Required work:
- 1) Please rewrite the paragraph of the product lifecycle text that begins "The model for Product Configuration" as a short list, keeping its main facts.
- 2) Pick up the product lifecycle text after its last sentence and continue it.

Source text:

= = = = =

The model for Product Configuration is valid for those products that have options from which a selection must be made. For commodity products skip [32] to [36] inclusive, and use [37] directly.


After due evaluations of the received quotations [38] a choice is being made and the goods are being ordered.

The Activity [40] of Procuring a product that fulfils the requirements involves-by-reference the following objects:

  • The ClassOfPhysicalObject [19] that is the Requirements Class of the product we want to procure;

  • and later, after receipt and evaluation of the quotation(s), the offered Detailed Product Model [38], along with the price and other commercial and logistic information (see NOTE);NOTE - Keeping the non-selected, but complying, other product classes [38] on record has the benefit of being able to quickly select a replacement in case of calamities.



Manufacturing & Inspection


Once the product has been manufactured [51] often it is being tested. That testing is done to PhysicalObject [53] that is a temporal part of [51] (for functional specification) and [52].

The fact that the product [53] is found in accordance with the Specification [20] is recorded with the Classification relationship between [53] and [19].


Logistics & Asset Management

The inspected product [53] is shipped to the plant site.

Then, or later, it [54] is registered in the plant owner's books and gets an Asset Number (where applicable).

That asset [54]  can be installed ([57] resulting in [55])or maintained [80].



This model exists in two "possible worlds": the lefthand side in a "design world" and the righthand side in the "real world" we live in.

= = = = =

Supplied material:
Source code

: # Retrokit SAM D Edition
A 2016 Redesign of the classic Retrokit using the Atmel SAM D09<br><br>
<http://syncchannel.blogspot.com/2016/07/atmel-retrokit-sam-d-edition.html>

= = = = =

Results in order:
- 1)
- The Product Configuration model applies to products with options from which a selection must be made.
- For commodity products, skip [32] through [36] and go straight to [37].

- 2)
The Design World

In the topic Possible Worlds the possibility of modeling a planning has been briefly explained. A more detailed topic is forthcoming. PhysicalObject [18] is representing the imaginary fact that MaterializedPhysicalObject [22] has been installed to fulfil the requirements of FunctionalPhysicalObject [15].

The Actual World

INSTALLING Activity [57] causes the Event [58] of the beginning of the installed PhysicalObject [55]. The latter is then declared to be the Counterpart of the imaginary PhysicalObject [18] by a Counterpart relationship. Please read the topic Possible Worlds for the meaning of, and the rules for, that concept.

Some members of the ISO 15926 community are of the opinion that it is necessary to declare actual WholeLife FunctionalPhysicalObject [56]. This is correct ISO 15926, but others feel that this declaration, that ends again once the PhysicalObject [55] is being uninstalled, has no use, because this particular WholeLifeIndividual has no associated information other than via its temporal part [55]. As will be seen in the next topics that temporal part [55] serves as (NOT: 'is' !) a WholeLifeIndividual for Operations and on-site Maintenance.

For each installed PhysicalObject all design information and all product information is readily accessible.

NOTE - There are in fact two more Counterpart relationships: between [15] and [56] and between [22] and [54], but these seem not to be very useful and difficult to maintain when equipment is being replaced.



A temporal part [60] of the installed physical object [55] participates in a process activity "Pumping Waste Water" [61] and so does the pumped stream [62].

That stream [62] is the placeholder for the measured stream properties as stored in some kind of Historian as time series (e.g. per shift).

At some time those properties and composition of the actual stream [62] are being compared with the designed values of the process design stream class [2] as laid down in the Heat & Material Balance [3]

In case those properties are within the criteria for membership of [2] ,the Stream [62] can be declared to be a member of Stream Class [2].

If there is a reason for it, the design may be adapted, and the life cycle starts again.



A temporal part [70] of the installed physical object [55] participates in the Activity "On-site Maintenance" [71]. PhysicalObject [55] remains in situ.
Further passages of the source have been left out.